No. That wasn’t entirely true .
He had been aware.
Of the pantry, the low mattress, the dim candlelight.
Of her.
But not of…
Himself.
Daisy’s fingers grasped the sides of her apron. “He’s most certainly a gentleman.” She knew it. There was a quality—a cadence to his speech, and even in pain, he had apologized to her.
Twice.
For what? Because he couldn’t answer her questions? Or simply for no reason at all?
A gentleman’s reflexive politeness.
His frustration had been palpable—he had tried, and then his pain had overtaken him again.
“Do you think he’ll live, then?” Gilbert’s voice pulled her back, his curiosity as sharp as ever.
Her brother had been as helpful as she would allow, but the reality remained—the man in their pantry was, in fact, a man.
No man had lived under this roof since their father’s death. And if this gentleman’s presence was discovered—if gossip took hold—her reputation would be damaged. Beyond repair. And she needed that reputation. Without it, she wouldn’t be able to do business with the ton .
Daisy let out a slow breath. “The fever’s gone. So I think so...”
It was the outcome she’d hoped for when she and Gilbert had dragged him inside, half-dead. And yet, his continued survival did not negate the difficulties his presence would bring.
Gilbert plunked his books on the chair by the door, shaking her from her thoughts. “Mrs. Farley asked about you.”
Daisy’s stomach tensed .
“She’s wondering why you haven’t come ’round for tea this week.”
A reminder. That people noticed her absence. That she had a routine, a life to maintain, watchful neighbors. All compelling reasons to proceed with caution.
Daisy forced a rueful smile. “Dear Mrs. Farley. What would we do without her?” The question was rhetorical—as they would likely never find out.
“I’ll drop in on her tomorrow after I’ve made my deliveries.”
Mrs. Farley, one of Aunt Thea’s old friends, had lived next door for decades. She made it a point to remind everyone that she had never missed a Sunday at church—even going so far as to critique the vicar’s sermons when she found them lacking.
Daisy had once asked her aunt why she endured the relentless scrutiny of their neighbor.
Aunt Thea had simply shrugged. “Mrs. Farley is lonely.”
And Daisy could not argue with that. Once one got past the woman’s penchant for unsolicited opinions, she was mostly tolerable.
And so, Daisy had taken up her aunt’s practice—sitting for tea once a week, listening to harmless gossip, playing the role of dutiful neighbor.
“Better to be friends with your neighbors than enemies,” Aunt Thea had added.

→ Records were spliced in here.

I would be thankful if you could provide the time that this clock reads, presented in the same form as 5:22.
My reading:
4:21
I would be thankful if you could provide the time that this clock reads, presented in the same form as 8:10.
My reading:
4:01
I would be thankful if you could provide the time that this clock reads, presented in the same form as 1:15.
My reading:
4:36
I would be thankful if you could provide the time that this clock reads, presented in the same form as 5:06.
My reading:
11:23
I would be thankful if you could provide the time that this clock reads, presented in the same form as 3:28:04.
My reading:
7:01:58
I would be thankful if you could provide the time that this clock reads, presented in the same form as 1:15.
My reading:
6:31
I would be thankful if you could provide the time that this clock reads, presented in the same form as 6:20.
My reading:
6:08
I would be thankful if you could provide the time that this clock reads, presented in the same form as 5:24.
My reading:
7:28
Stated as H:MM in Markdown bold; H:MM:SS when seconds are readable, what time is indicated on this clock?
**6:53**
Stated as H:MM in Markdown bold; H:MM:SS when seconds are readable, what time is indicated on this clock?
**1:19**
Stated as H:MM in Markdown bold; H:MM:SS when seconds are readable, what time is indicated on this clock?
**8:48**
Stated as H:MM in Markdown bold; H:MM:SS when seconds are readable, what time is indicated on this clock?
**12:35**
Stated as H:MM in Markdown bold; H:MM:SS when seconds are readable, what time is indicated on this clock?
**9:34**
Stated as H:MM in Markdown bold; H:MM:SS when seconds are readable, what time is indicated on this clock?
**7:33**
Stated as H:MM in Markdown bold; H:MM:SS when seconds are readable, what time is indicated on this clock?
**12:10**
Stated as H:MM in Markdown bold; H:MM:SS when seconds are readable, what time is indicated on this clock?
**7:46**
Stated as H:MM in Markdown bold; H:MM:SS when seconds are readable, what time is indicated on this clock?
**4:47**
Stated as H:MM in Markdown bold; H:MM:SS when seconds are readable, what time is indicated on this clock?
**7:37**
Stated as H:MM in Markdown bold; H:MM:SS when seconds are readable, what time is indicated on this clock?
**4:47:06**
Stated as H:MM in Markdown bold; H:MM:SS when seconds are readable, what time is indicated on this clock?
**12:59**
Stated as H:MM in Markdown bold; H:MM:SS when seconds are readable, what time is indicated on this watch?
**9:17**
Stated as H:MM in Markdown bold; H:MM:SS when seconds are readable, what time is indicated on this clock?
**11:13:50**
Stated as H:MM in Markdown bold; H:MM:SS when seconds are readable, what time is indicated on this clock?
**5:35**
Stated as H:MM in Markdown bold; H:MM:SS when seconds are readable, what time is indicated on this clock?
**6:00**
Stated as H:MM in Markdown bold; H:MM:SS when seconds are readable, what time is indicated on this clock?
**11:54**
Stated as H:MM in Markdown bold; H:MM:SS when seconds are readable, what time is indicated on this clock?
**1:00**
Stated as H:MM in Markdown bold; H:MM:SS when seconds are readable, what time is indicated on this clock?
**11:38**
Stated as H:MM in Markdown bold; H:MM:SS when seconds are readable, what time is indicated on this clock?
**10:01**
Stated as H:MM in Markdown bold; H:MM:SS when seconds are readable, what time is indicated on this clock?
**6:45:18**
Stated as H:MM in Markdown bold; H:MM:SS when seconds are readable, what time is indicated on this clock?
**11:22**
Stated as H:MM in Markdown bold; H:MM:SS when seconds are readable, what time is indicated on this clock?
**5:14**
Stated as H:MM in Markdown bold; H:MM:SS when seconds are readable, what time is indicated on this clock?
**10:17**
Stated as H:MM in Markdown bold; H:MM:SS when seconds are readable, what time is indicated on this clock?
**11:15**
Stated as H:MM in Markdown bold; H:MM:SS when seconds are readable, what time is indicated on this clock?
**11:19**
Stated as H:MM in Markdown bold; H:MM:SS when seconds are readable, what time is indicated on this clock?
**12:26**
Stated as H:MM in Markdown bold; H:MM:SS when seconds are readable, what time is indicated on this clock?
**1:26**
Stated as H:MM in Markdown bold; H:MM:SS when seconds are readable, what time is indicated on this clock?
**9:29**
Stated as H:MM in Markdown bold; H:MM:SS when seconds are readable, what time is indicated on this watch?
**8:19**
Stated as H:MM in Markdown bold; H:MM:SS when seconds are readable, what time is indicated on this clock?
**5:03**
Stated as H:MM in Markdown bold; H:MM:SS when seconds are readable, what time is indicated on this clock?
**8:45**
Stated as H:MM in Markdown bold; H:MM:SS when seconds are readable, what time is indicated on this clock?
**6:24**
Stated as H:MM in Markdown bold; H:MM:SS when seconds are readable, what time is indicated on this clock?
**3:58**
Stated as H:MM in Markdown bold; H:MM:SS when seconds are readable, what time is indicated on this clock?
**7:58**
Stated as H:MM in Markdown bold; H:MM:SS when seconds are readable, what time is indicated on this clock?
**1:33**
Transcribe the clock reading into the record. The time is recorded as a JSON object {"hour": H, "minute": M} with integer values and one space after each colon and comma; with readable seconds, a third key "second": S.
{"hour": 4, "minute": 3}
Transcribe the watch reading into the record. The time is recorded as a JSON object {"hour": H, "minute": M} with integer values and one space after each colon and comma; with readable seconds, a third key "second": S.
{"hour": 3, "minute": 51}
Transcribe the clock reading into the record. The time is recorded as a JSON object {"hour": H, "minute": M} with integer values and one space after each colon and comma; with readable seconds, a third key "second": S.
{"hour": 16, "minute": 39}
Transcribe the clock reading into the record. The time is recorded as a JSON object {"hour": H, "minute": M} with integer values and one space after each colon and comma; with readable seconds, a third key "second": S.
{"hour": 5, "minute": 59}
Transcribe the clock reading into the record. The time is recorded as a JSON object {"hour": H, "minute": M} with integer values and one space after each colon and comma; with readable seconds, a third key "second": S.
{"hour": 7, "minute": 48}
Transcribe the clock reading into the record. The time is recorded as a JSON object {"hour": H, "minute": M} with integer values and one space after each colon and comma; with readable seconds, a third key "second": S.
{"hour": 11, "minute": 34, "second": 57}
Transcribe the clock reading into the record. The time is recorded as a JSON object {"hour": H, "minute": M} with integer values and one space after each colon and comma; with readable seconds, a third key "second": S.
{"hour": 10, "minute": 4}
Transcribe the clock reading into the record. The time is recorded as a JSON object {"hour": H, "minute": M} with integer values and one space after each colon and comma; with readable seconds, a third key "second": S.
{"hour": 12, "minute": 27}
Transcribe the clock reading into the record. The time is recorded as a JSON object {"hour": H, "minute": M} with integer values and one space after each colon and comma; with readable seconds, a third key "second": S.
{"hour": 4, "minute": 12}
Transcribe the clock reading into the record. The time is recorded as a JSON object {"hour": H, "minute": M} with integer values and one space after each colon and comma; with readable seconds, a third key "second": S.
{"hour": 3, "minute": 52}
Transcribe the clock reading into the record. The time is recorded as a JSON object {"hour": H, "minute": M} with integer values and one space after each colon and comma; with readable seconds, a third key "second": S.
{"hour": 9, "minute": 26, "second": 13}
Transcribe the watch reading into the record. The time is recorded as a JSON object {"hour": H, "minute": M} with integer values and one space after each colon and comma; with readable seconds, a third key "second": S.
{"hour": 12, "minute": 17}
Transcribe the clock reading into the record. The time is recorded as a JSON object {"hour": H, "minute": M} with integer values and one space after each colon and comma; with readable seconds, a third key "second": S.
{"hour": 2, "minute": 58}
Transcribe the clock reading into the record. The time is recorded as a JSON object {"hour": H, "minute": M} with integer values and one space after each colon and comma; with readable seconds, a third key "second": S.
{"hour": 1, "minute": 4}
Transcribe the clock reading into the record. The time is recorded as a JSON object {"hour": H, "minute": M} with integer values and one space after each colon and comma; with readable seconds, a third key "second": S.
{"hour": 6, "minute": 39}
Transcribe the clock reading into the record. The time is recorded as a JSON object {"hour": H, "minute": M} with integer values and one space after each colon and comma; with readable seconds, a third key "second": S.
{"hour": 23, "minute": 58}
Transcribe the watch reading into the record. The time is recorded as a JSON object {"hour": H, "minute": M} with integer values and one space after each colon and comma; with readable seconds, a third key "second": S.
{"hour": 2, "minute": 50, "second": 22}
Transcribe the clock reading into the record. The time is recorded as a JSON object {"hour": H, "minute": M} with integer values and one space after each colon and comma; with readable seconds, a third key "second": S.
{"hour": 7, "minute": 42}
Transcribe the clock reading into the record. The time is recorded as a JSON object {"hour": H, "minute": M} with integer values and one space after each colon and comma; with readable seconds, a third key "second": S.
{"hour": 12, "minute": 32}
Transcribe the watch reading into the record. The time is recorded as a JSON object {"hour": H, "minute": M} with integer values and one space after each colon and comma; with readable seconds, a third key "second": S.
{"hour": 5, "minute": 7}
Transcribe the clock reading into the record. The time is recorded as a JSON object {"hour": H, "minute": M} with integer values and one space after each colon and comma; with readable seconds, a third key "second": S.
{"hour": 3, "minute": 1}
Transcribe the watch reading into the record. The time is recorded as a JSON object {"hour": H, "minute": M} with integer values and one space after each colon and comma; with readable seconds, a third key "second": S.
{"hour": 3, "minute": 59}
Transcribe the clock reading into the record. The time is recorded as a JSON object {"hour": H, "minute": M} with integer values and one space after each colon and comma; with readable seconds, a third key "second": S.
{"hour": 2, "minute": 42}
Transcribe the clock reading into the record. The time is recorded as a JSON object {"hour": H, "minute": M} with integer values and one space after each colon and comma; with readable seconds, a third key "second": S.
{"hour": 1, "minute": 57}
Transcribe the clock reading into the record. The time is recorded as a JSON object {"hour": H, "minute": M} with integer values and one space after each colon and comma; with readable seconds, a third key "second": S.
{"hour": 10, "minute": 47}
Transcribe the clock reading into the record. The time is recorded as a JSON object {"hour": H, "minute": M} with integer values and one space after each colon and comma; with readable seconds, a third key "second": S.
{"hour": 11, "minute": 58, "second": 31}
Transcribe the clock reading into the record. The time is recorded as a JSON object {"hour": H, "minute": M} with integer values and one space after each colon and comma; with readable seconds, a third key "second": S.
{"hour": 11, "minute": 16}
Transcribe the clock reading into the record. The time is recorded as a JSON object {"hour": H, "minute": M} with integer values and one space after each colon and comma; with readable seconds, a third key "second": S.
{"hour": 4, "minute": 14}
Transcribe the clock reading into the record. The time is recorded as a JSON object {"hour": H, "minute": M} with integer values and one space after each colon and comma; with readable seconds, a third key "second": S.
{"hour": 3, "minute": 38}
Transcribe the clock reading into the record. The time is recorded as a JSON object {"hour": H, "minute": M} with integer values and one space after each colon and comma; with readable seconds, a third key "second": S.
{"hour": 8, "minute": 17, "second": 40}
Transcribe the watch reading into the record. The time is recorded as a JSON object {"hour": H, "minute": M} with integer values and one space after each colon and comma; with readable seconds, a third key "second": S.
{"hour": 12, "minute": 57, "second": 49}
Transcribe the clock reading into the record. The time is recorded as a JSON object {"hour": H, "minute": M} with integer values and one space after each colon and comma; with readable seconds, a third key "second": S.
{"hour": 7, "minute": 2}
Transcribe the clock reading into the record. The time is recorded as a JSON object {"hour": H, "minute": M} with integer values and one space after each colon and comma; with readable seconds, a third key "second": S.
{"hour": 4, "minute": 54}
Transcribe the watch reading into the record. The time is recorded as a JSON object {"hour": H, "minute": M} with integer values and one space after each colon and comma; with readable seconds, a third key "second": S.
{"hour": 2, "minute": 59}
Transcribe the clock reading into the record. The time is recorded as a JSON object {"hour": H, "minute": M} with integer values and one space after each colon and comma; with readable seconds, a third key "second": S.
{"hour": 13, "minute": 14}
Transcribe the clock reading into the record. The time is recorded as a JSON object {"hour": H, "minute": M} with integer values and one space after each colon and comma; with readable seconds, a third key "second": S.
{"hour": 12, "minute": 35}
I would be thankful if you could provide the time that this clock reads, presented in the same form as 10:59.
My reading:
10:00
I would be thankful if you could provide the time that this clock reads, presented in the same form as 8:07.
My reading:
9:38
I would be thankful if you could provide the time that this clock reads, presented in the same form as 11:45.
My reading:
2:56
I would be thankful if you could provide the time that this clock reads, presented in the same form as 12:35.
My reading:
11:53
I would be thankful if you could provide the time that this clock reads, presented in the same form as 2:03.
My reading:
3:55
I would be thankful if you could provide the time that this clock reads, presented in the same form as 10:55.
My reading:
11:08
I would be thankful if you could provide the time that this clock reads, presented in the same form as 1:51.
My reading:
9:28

And Daisy had conceded the wisdom of it.
Unfortunately, and occasionally a little vexingly, Mrs. Farley considered it her Godly duty to keep Daisy appraised of her opinion—on other families who lived nearby, as well as the state of Daisy’s soul, which was in peril, seeing as how she, a woman of seven and twenty, insisted upon living her life without the protection of a husband.
But Daisy would deal with Mrs. Farley later.
For now, with the stranger showing signs that he might live, Daisy had an altogether different concern.
What on earth was she going to do with him?